CompE graduate here, my C education was almost exclusive to microcontrollers.
The only other class that focused on C was the operating systems class. Both
were fairly low-level in their respective areas.

------
strlen
Look for schools that teach primarily in C. At least when I was a student,
Santa Clara University (Computer Science and Engineering department, then two
departments: "Computer Science/Math" and "Computer Engineering") did that
(with the exception of one Haskell-based course and several courses which gave
students a choice of language to use). Not sure if it's still the case.

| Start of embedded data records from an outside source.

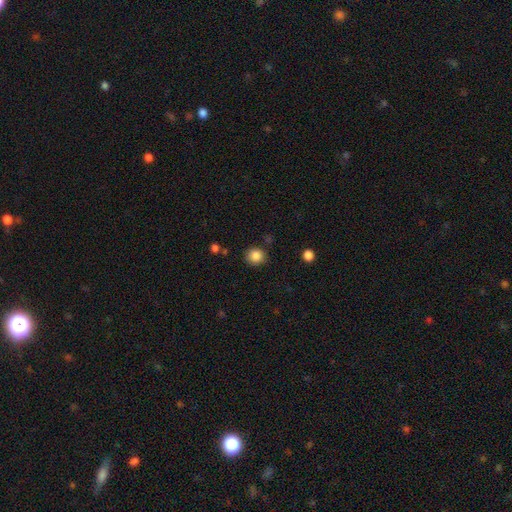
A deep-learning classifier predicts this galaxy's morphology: A smooth galaxy with no disk features (86%) that is round (84%). Merging: none (84%).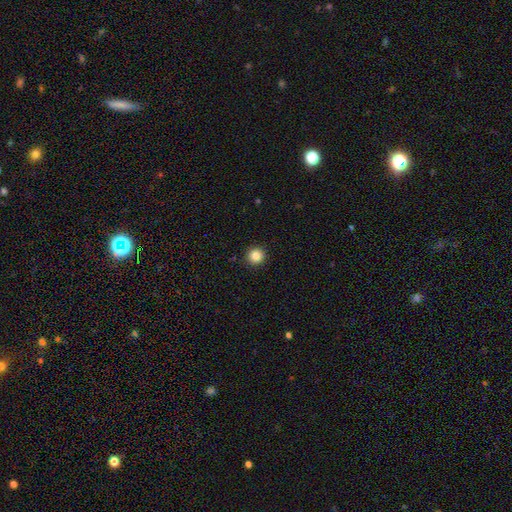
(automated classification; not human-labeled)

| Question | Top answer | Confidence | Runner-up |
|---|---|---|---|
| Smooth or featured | smooth | 85% | star or artifact (11%) |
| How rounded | round | 95% | in between (4%) |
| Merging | none | 93% | minor disturbance (5%) |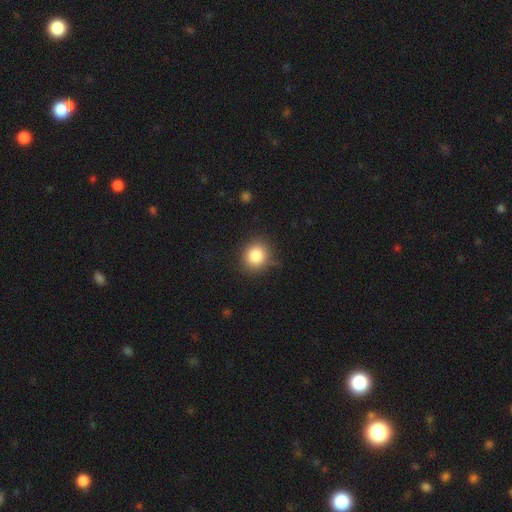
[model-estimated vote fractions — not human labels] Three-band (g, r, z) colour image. It shows a smooth galaxy with no disk features (83%) that is round (84%). Merging: none (85%).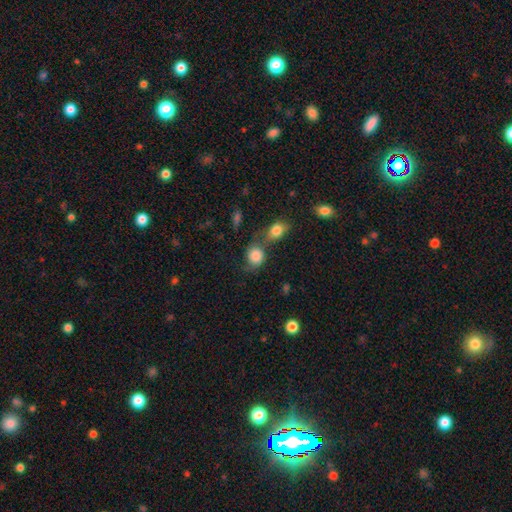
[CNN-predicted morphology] Smooth or featured? smooth (80%)
How rounded? round (68%)
Merging? none (38%)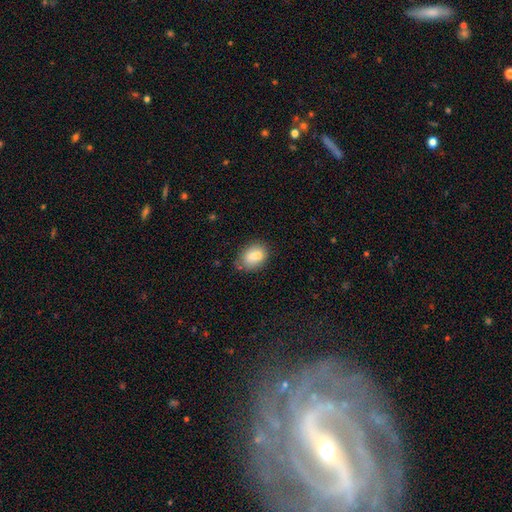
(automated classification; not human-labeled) Morphology: type=smooth (78%); roundness=in between (76%); merging=none (57%).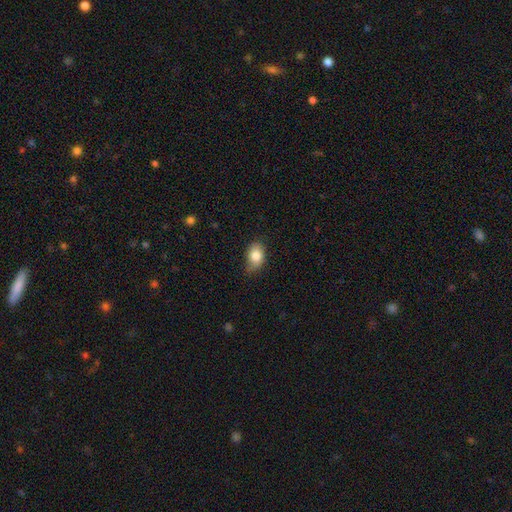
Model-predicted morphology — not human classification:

My local community college (where I started) - De Anza College did that as
well. I am sure there are many others, just they may not be the most well
known ones.

Not all the top graduates will want to go into systems programming, however.
Great chunk of user-level systems programming (e.g., network services,
distributed systems) is also being done in languages other than C. I suspect,
many no longer view having real-world C experience (as opposed to just knowing
it) as imperative for their career.

That said, I am not sure exactly what level of C proficiency are you looking
for. I am guessing, strong knowledge of UNIX Systems Programming (IPC,
interfacing with the VM, etc...) and BSD sockets? You can only learn this
through experience and/or working meticulously, through Richard Stevens' books
(I _highly_ recommend the former, even if you don't intend to touch C again).
You can't expect to hire people with that knowledge straight out of college,
but you can hire students with "good C programming ability and strong
understanding of operating systems internals, who are interested in learning
systems/network programming" (to put in terms of a job description) i.e., they
should know what producer/consume problem is, but they may not always know all
about UNIX signals, IPC mechanisms and the Linux VM.

[Edit]

Others have suggested to look for students who took an operating systems
course. That's likely the best bet.

------
catechu
Students who've taken systems programming classes (e.g. Operating Systems)
would be your best bet -- in my experience, most low-level programming is
shafted to those classes, except in the cases where a professor arbitrarily
requires C, which doesn't necessarily happen in algorithms classes either.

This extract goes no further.